▶ _The task_
Copy the data below exactly, but not the pictures it contains.

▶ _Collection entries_
+===+

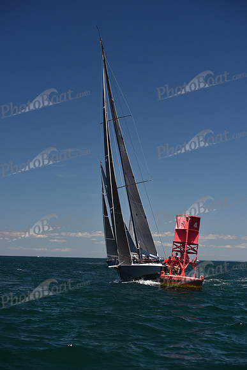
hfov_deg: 19.5
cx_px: 124
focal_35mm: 70
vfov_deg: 28.8
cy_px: 185
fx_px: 720
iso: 250
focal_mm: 70
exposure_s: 1/800
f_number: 5.6
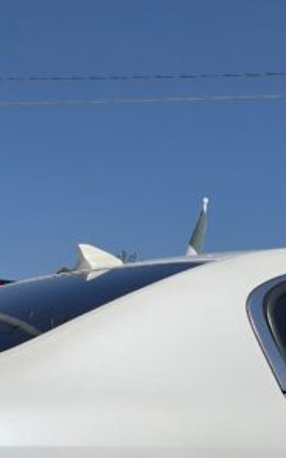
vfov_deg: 23.4
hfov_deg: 15.4
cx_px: 118
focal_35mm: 85
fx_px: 1059
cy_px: 456
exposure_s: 1/1910
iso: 12
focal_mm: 6.3
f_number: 1.7
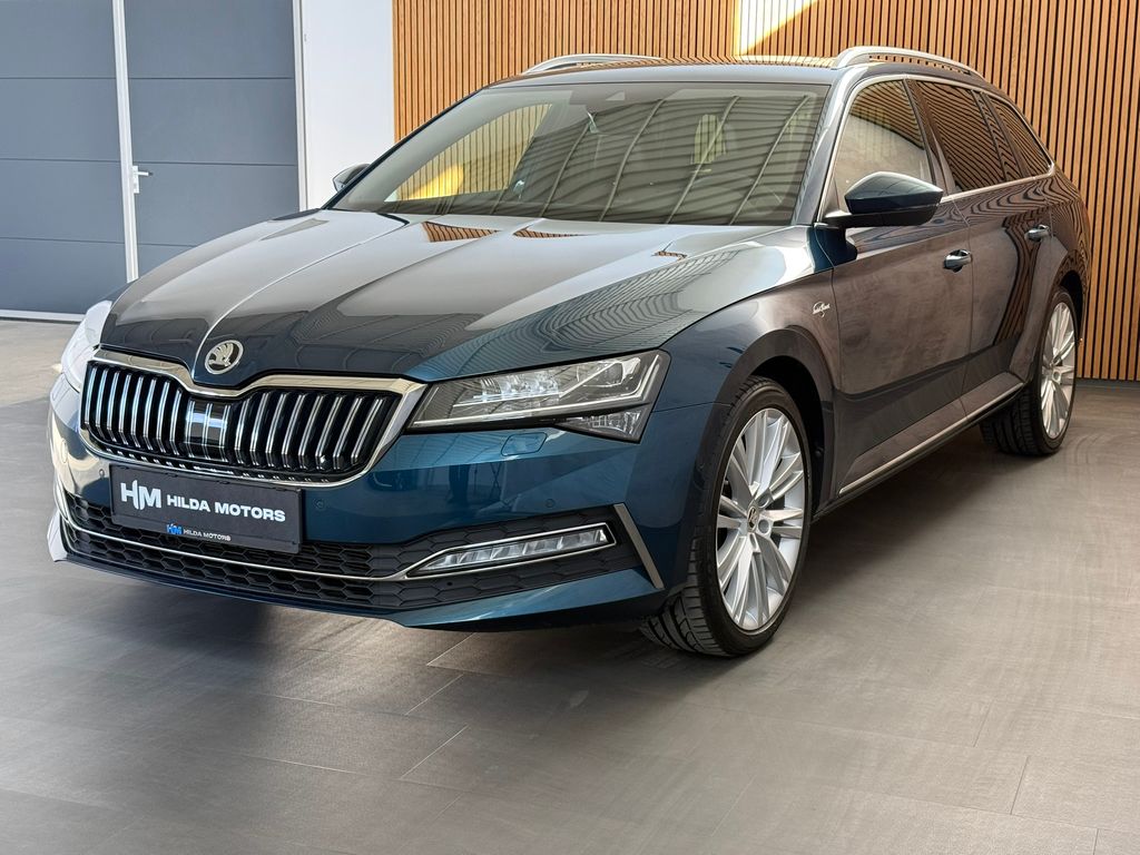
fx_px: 1581
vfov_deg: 30.3
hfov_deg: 39.7
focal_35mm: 48
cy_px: 428
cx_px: 570
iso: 100
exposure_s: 1/60
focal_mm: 6.76
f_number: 1.78
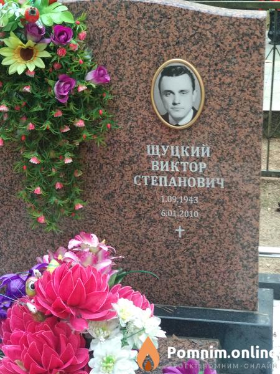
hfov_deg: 28.0
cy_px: 187
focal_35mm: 52
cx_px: 140
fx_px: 561
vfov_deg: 36.8
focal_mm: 5.99
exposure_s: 1/60
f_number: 2.6
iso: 640
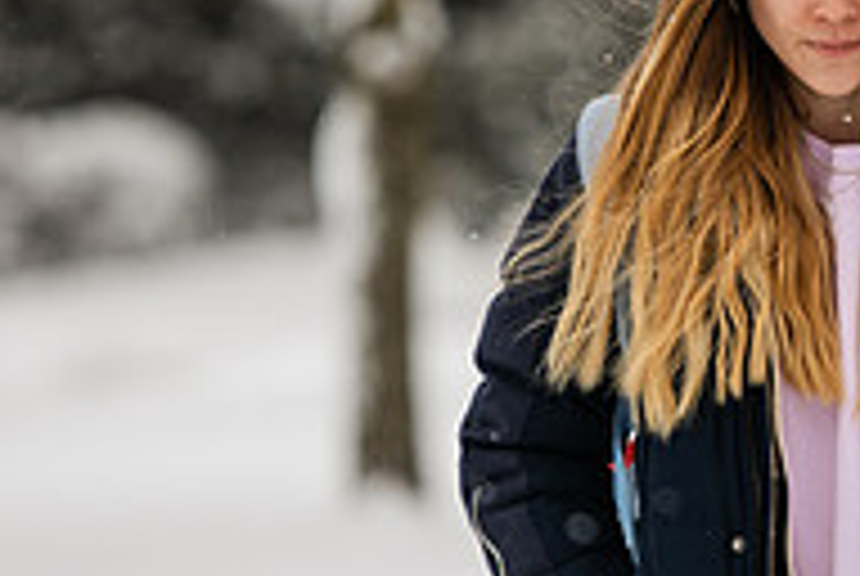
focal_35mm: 531
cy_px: -7
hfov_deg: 3.9
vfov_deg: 2.6
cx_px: 824
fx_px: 12704
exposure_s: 1/640
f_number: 3.2
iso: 100
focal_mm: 175
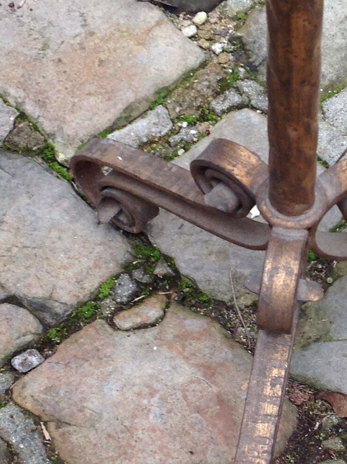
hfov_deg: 15.9
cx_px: 333
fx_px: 1219
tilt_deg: -58.7
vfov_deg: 21.6
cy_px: 222
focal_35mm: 91
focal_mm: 4.28
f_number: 2.4
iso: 80
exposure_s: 1/120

+===+

▶ _Exercise output_
hfov_deg: 19.5
cx_px: 124
focal_35mm: 70
vfov_deg: 28.8
cy_px: 185
fx_px: 720
iso: 250
focal_mm: 70
exposure_s: 1/800
f_number: 5.6
vfov_deg: 23.4
hfov_deg: 15.4
cx_px: 118
focal_35mm: 85
fx_px: 1059
cy_px: 456
exposure_s: 1/1910
iso: 12
focal_mm: 6.3
f_number: 1.7
fx_px: 1581
vfov_deg: 30.3
hfov_deg: 39.7
focal_35mm: 48
cy_px: 428
cx_px: 570
iso: 100
exposure_s: 1/60
focal_mm: 6.76
f_number: 1.78
hfov_deg: 28.0
cy_px: 187
focal_35mm: 52
cx_px: 140
fx_px: 561
vfov_deg: 36.8
focal_mm: 5.99
exposure_s: 1/60
f_number: 2.6
iso: 640
focal_35mm: 531
cy_px: -7
hfov_deg: 3.9
vfov_deg: 2.6
cx_px: 824
fx_px: 12704
exposure_s: 1/640
f_number: 3.2
iso: 100
focal_mm: 175
hfov_deg: 15.9
cx_px: 333
fx_px: 1219
tilt_deg: -58.7
vfov_deg: 21.6
cy_px: 222
focal_35mm: 91
focal_mm: 4.28
f_number: 2.4
iso: 80
exposure_s: 1/120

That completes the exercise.